Esta modificación no era una cuestión de formas. Descartar el cese de la usurpación porque sí, sin debate ni explicación convincente, para terminar calcando el eterno discurso de esos diputados supuestamente de oposición, siempre negados a respaldar cualquier tesis rupturista, incluso la del cese de la oposición propuesta por el presidente de la Asamblea Nacional, y proponer en cambio la celebración de elecciones sin necesidad de conseguir antes ese cese de la usurpación ni la conformación de un gobierno provisional, constituye un cambio radical de la política planteada por Guaidó. Como si de nuevo, a pesar de lo sucedido en estos años de destrucción de Venezuela, viviéramos realmente en aquellos años 2002 y 2003, un tiempo aún no definido del todo, por lo que era posible pensar en la conveniente posibilidad de entenderse con el régimen, al menos, para que no se repitiera la tragedia del 11 de abril.

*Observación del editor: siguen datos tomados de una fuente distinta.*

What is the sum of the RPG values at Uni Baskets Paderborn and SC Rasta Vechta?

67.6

A estas alturas, sin embargo, no es posible modificar los términos de la hoja de ruta planteada en enero por Guaidó y olvidar el origen y la naturaleza de aquella hoja de ruta, y no reconocer que hacerlo equivale a traicionar sin ninguna excusa válida la confianza que desde enero depositan los venezolanos en los tres pasos perfectamente definidos en la hoja de ruta original de Guaidó.

En otras palabras, hablar ahora de elecciones como primer e imposible capítulo de la transición en lugar de ser, como fue previsto por Guaidó, capítulo final de un complejo proceso cuyo desenlace sería la restauración de la democracia, no solo niega el liderazgo de Guaidó, sino que además indica que tanto la vieja como la nueva oposición reconoce que el régimen, aunque a todas luces usurpador, actúa de buena fe y, en consecuencia, está plenamente justificado sentarse a negociar con sus representantes. Peor aún, al suponer la buena fe de Maduro y compañía, hoy sólo demostraría la complicidad de la Asamblea Nacional y la mala fe de sus diputados. Sólo así se explicaría por qué se ha aceptado dialogar con quien hasta hace cuatro días se señalaba de usurpador y por qué la transición ha perdido su significado real en negociaciones interminables cuya única finalidad desde el año 2002, ha sido la conservación del poder hasta el fin de los siglos.

Por otra parte, sostener ahora que en lugar del cese de la usurpación basta celebrar esas elecciones que ya están en trámite de ser aprobadas por los representantes de Maduro y Guaidó, justificaría un inadmisible acuerdo político entre Maduro y Guaidó, no para ponerle fin a la indiscutible y canalla usurpación, sino simplemente para corregir con una nueva votación los posibles “errores” cometidos aquel 20 de mayo. Todo ello con el argumento de que en cualquier democracia, como si en Venezuela viviéramos en democracia, las discrepancias políticas se resuelven pacíficamente, a fuerza de diálogo y de votos.

En la Venezuela chavista actual, no diferenciar en el grano de la paja, valga decir entre la ruptura y la cohabitación, negar la contradicción irreductible entre los intereses del régimen y los de la nación, aceptar los ultrajes inimaginables en nombre de ya no se sabe qué, y enarbolar las banderas del entendimiento para abogar por la eliminación de las sanciones internacionales que asfixian al régimen y repetir con Maduro y compañía las mismas sandeces retóricas, como si lo que en verdad ocurre en Venezuela desde hace 20 años no hubiera ocurrido, y admitir un proceso electoral que de nuevo solo serviría para proporcionarle al régimen aliento para seguir haciendo lo que hace desde hace 20 años, más allá de lo que digan los dirigentes de la oposición, incluido Guaidó, no sería transición ni nada que se le parezca. Dicho con otras palabras: si en Venezuela no se retoma el camino abandonado del cese de la usurpación y la conformación de un gobierno provisional antes de hablar de elecciones, los venezolanos sencillamente estarían aceptando ser de nuevo y fatalmente sacrificados en el altar de la mayor componenda acordada en estos 20 años entre el régimen chavista y sus presuntos opositores, cómplices ahora del mayor atraco de la historia venezolana.